EXERCICES:
a: Recopiez à l'identique le passage des commentaires sur la révolution tunisienne, en commençant par « On ne peut pas » et en allant jusqu'à « Bravo le PCF ! ».
b: Veuillez poursuivre les commentaires sur la révolution tunisienne à partir de leur dernière phrase.

Restons vigilants à ce que le peuple tunisien qui a osé se révolter et chasser les mafieux du pouvoir ne se fasse pas voler sa victoire par les islamistes comme en Iran. Et en particulier surveillons les forces réactionnaires françaises qui ont déjà montré de quel côté elles se trouvaient.

Bruno Bergman 20 janvier 2011 à 18 h 23 min

Donc si je suis bien, en Amérique Latine : Nada, R.A.S. ?
On ne peut pas regarder du coté du PGE et du coté de Chavez … c’est antinomique … et ça provoque ce genre “d’oubli” … lamentable …
C’est que Chavez c’est le courage, la détermination et le dévouement pour son Peuple, tandis que le PGE n’est que compromissions et alliances de bas étages avec les socio-libéraux de tous poils, et donc trahison de notre Peuple et de tous les Peuples Européens.
Bravo le PCF !
Encore quelques marches et vous y êtes : Mélenchon récupèrera les murs et partagera l’électorat avec …!

Dominique 20 janvier 2011 à 18 h 24 min

Le 20 / 1

J’ai lu votre appréciation sur les événements de Tunisie avec un très grand intérêt et avec la joie d’y retrouver le grand souffle qui anime l’esprit, le cœur et l’âme des communistes.

J’en suis d’autant plus heureux que les faits rapportés par les médias “occidentaux”, par “l’opinion internationale” — kekcékeça ? — m’ont mille fois, dix mille fois ulcéré.

Et que dire de leurs commentaires, sinon qu’ils sont révélateurs ! Je m’en tiendrai à deux exemples.
Laurent Joffrin d’abord. “La révolte de la liberté des Tunisiens est en vérité une Révolution. Comme la France en 1830, la Tunisie connaît sa Révolution. Elle fait indéniablement penser au fameux tableau d’Eugène Delacroix “La Liberté guidant le peuple” et célébrant “Les Trois Glorieuses” où l’on voit des étudiants et des Gavroches accompagnant la Liberté …” Il parle de la Révolution, mais fait référence à celle de 1830 pardi. Pas à celles de 1789 ou de 1848. 1830 vit la fuite de Charles X “roi de France” et l’avènement de Louis-Philippe “roi des Français” ! Aveuglant exemple de révolution confisquée. Et puis les Trois Glorieuses font un clin d’œil aux Trente glorieuses. Car c’est bien connu. La Tunisie est prospère au point d’être désignée comme un modèle à suivre pour les autres pays d’Afrique par D. Strauss-Kahn — autre clin d’œil . C’est Ben Ali qui est à changer, non le système.

DOCUMENTS DE RÉFÉRENCE:
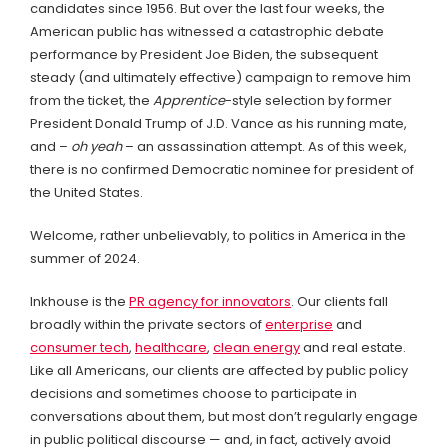
candidates since 1956. But over the last four weeks, the
American public has witnessed a catastrophic debate
performance by President Joe Biden, the subsequent
steady (and ultimately effective) campaign to remove him
from the ticket, the
Apprentice
-style selection by former
President Donald Trump of J.D. Vance as his running mate,
and –
oh yeah
– an assassination attempt. As of this week,
there is no confirmed Democratic nominee for president of
the United States.
Welcome, rather unbelievably, to politics in America in the
summer of 2024.
Inkhouse is the
PR agency for innovators
. Our clients fall
broadly within the private sectors of
enterprise
and
consumer tech
,
healthcare
,
clean energy
and real estate.
Like all Americans, our clients are affected by public policy
decisions and sometimes choose to participate in
conversations about them, but most don’t regularly engage
in public political discourse — and, in fact, actively avoid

RÉPONSES AUX CONSIGNES:
a:
On ne peut pas regarder du coté du PGE et du coté de Chavez … c’est antinomique … et ça provoque ce genre “d’oubli” … lamentable …
C’est que Chavez c’est le courage, la détermination et le dévouement pour son Peuple, tandis que le PGE n’est que compromissions et alliances de bas étages avec les socio-libéraux de tous poils, et donc trahison de notre Peuple et de tous les Peuples Européens.
Bravo le PCF !

b:
L’autre commentaire nous est donné par Alexandre Adler. Lui, assimile la révolution tunisienne à celle de 1848. Mais c’est aussitôt pour s’inquiéter car “… la Tunisie de 2010 n’a pas la chance de la France de 1848, d’avoir un Napoléon III pour prendre les choses en main.

volodia 20 janvier 2011 à 21 h 34 min

Ben Ali, le rempart contre l’Islam ? Pour lui donner raison aujourd’hui 20 Janvier, j’ai vu la une du Figaro, une photo, une table autour de laquelle des femmes Tunisiennes toutes avec un foulard islamique et des hommes, sous titre “Les Islamiques demandent des postes dans le gouvernement” alors que leur leader est toujours en exil à Londres, et qu’on ne les pas vu dans les manifestations ! La couverture de l’Express, une jeune femme avec fichu, et un gros titre de la révolution Arabe !

Andres Bryant 21 janvier 2011 à 11 h 31 min

Je suis assez surpris (pour ne pas dire TRÈS) que personne n’ait encore fait remarquer que depuis le début de ce XXIè siècle, ailleurs dans le monde il y a DÉJA eu plusieurs révolutions … Pas en Europe, certes. Mais peut-être que pour certains , le monde c’est l’Europe… comme les USA c’est “l’Amérique” … et la Bolivie , l’Equateur, etc , ce ne sont que de petits villages perdus quelque part du côté de l’Amérique, je veux dire des USA…

nicky 24 janvier 2011 à 14 h 06 min

il est bien de parler, de commenter, et de manifester pour ce peuple si attachant. mais je pense qu’il est temps de les aider à retrouver le chemin de l’économie comme il est demandé par ces mêmes jeunes descendus dans la rue dans l’indifférence totale de nous tous . j’ai des ami(e)s qui demandent à leur peuple de reprendre le chemin du travail, de l’éducation, du tourisme, de la finance car une démocratie a besoin de cela pour exister. alors leur demande légitime est à traduire dans nos manifestations . demandons à tous les Tunisiens, de reprendre le chemin de la démocratie . de ne pas avoir peur de s’inscrire dans les ambassades pour pouvoir voter. et j’en dirai encore mais je prendrai pas la parole à mes amis de Sousse, et de Tunis. amitié socialiste

hasni@reveiltunisien.org 24 janvier 2011 à 17 h 23 min

auquel il manque une mise en perspective du devenir de la révolution. Je n’appellerai pas cette révolution la révolution du Jasmin car il y a une connotation “carte postale” dont a déjà bien souffert ce pays tant on a été durablement aveugle et sourd à ce qui pouvait être écrit voir hurlé au dos de la carte postale.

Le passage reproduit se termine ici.